TL;DR

CVE-2026-25750 (CVSS 8.5) — LangSmith Studio's self-hosted dashboard allowed any authenticated user to set an arbitrary baseUrl parameter that the client used for API calls without validation. An attacker who can influence the baseUrl (via SSRF, prompt injection, or shared-workspace manipulation) can redirect session tokens to an attacker-controlled server — full account takeover without credential theft. Companion CVE-2026-25528 is an SSRF via the distributed tracing header. LangSmith cloud was silently patched December 20, 2025; self-hosted deployments need upgrade to 0.12.71.

What happened

On 2026-01-07, Miggo Research disclosed two chained vulnerabilities in LangSmith, LangChain's observability and tracing platform used by AI development teams to monitor LLM calls, trace agent runs, and share datasets.

CVE-2026-25750 — Unvalidated baseUrl → session token exfil

LangSmith Studio (the React UI) reads a baseUrl configuration value and uses it as the host for all authenticated API calls — including those that carry the user's session token in headers. No origin validation was applied to this parameter. An attacker who can set or influence baseUrl (e.g., through a misconfigured shared workspace, a poisoned environment variable in a vibe-coded deployment, or a prompt-injected agent run that writes config) can point it at https://attacker.example.com — all subsequent API calls deliver the victim's session token to the attacker. One token = full account access — all traces, all datasets, all API keys stored in the workspace.

CVE-2026-25528 — SSRF via distributed tracing header

The LangSmith tracing endpoint accepted a caller-controlled URL in the distributed tracing header without SSRF validation. An attacker-controlled value could cause the LangSmith backend to make outbound requests to internal infrastructure (cloud IMDS, internal services) and reflect the response back to the attacker — cloud credential theft from the LangSmith server's execution environment.

Timeline

  • 2025-12-20 — LangSmith cloud silently patched (no changelog entry at the time)
  • 2026-01-07 — Miggo Research disclosed; CVE numbers assigned; NVD published
  • January 2026 — Self-hosted fix released in LangSmith 0.12.71

Am I affected?

# Check self-hosted LangSmith version
pip show langsmith 2>/dev/null | grep -E '^(Name|Version):'
# Or check the LangSmith self-hosted container tag:
docker inspect <langsmith-container> 2>/dev/null | grep -i version

# Grep for baseUrl in any LangSmith config you control
grep -r "baseUrl\|base_url" ~/.langchain/ .langsmith* langsmith.env 2>/dev/null

Self-hosted LangSmith < 0.12.71 is vulnerable.
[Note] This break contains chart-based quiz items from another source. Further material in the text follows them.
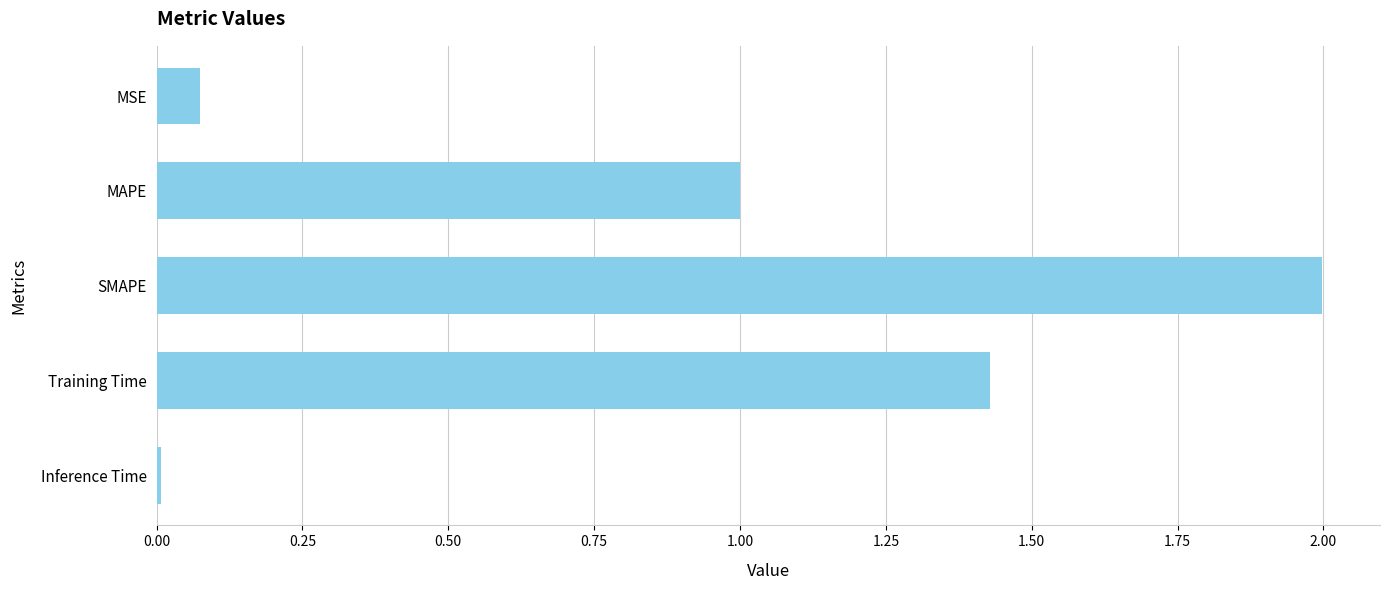

Rank the categories by value from highest to lowest.

SMAPE, Training Time, MAPE, MSE, Inference Time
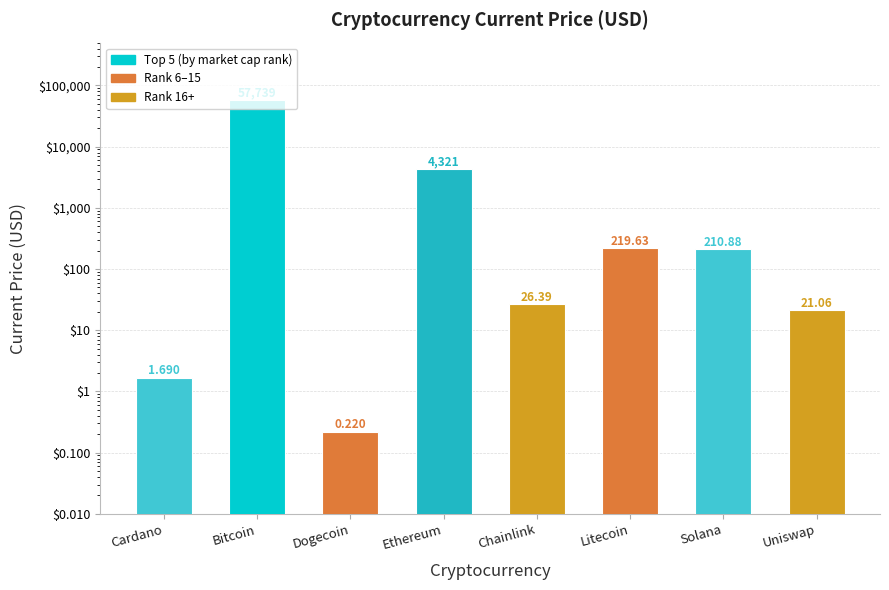

What is the sum of the values at Bitcoin and Solana?

57949.9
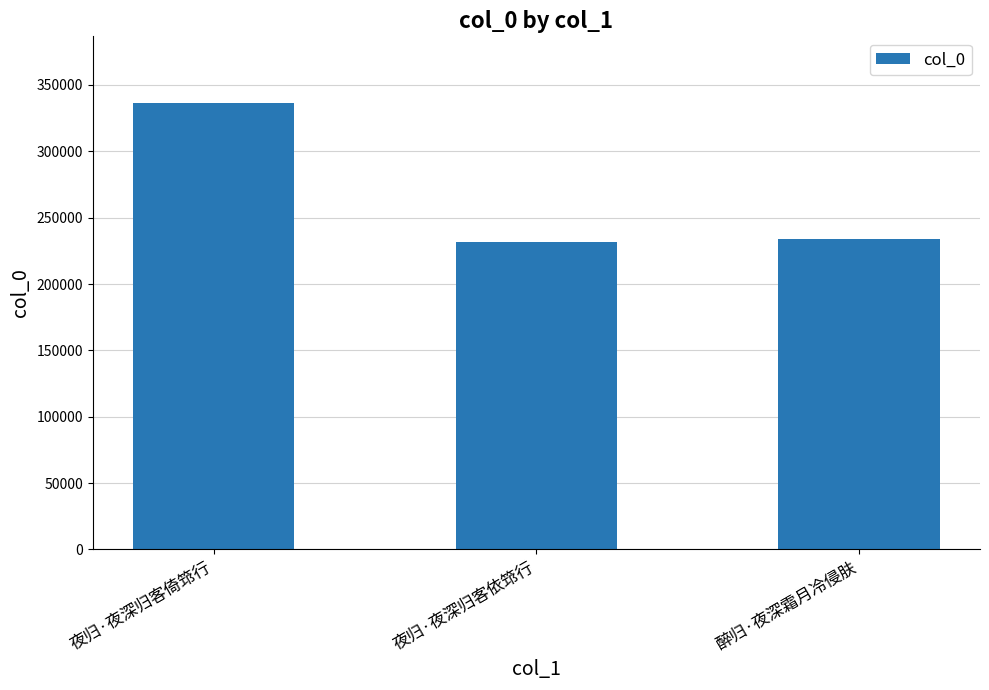

At which label does the data first exceed 233723?

夜归·夜深归客倚筇行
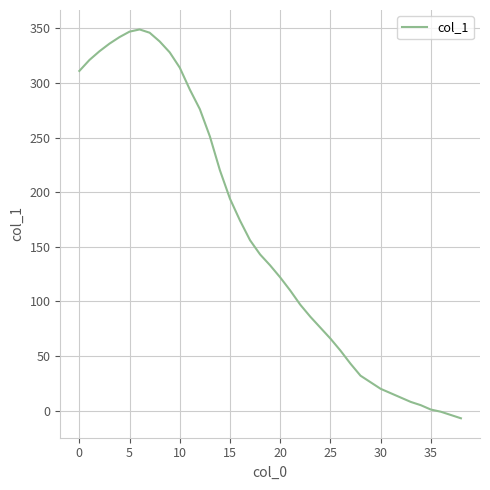

What is the maximum value shown in the chart?

349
LangSmith cloud users are patched (as of 2025-12-20) but should audit workspace sharing permissions regardless.

IOCs

Type Value
CVE CVE-2026-25750 (account takeover, CVSS 8.5)
CVE CVE-2026-25528 (SSRF, lower CVSS)
GHSA available via GitHub Advisory Database
Affected self-hosted versions LangSmith < 0.12.71
Fixed self-hosted version LangSmith 0.12.71
Cloud patched 2025-12-20 (silent)
Attack primitive Unvalidated baseUrl → session token exfil to attacker host

If you are affected

  1. Upgrade self-hosted LangSmith to 0.12.71 immediately: update your Docker image / Helm chart to the patched tag.
  2. Rotate all session tokens / API keys stored in the LangSmith workspace if you ran < 0.12.71 on an internet-accessible host or in a shared multi-tenant environment. Workspace API keys (which include upstream LLM provider keys if your team stored them in LangSmith datasets or environment configs) should be treated as potentially exfiltrated.
  3. Audit workspace sharing. If you shared a LangSmith workspace with external collaborators, they had a potential attack surface for CVE-2026-25750.
  4. Check for unexpected outbound requests from your LangSmith host in December 2025 / January 2026 (CVE-2026-25528 SSRF exploitation). Particularly look for requests to cloud IMDS endpoints (169.254.169.254, fd00:ec2::254).

Prevention

prevention/credential-hygiene.mdprevention/agent-sandboxing.md → Any AI observability/tracing platform (LangSmith, AgentOps, Helicone, Portkey) that stores your LLM provider keys is a high-trust hub — a single account takeover exposes every upstream key. Treat these platforms with the same rigor as your secrets manager. → Pin baseUrl / API endpoints in config as constants, never as user-settable runtime parameters. If a parameter affects where authenticated requests go, it must be validated against a strict allowlist.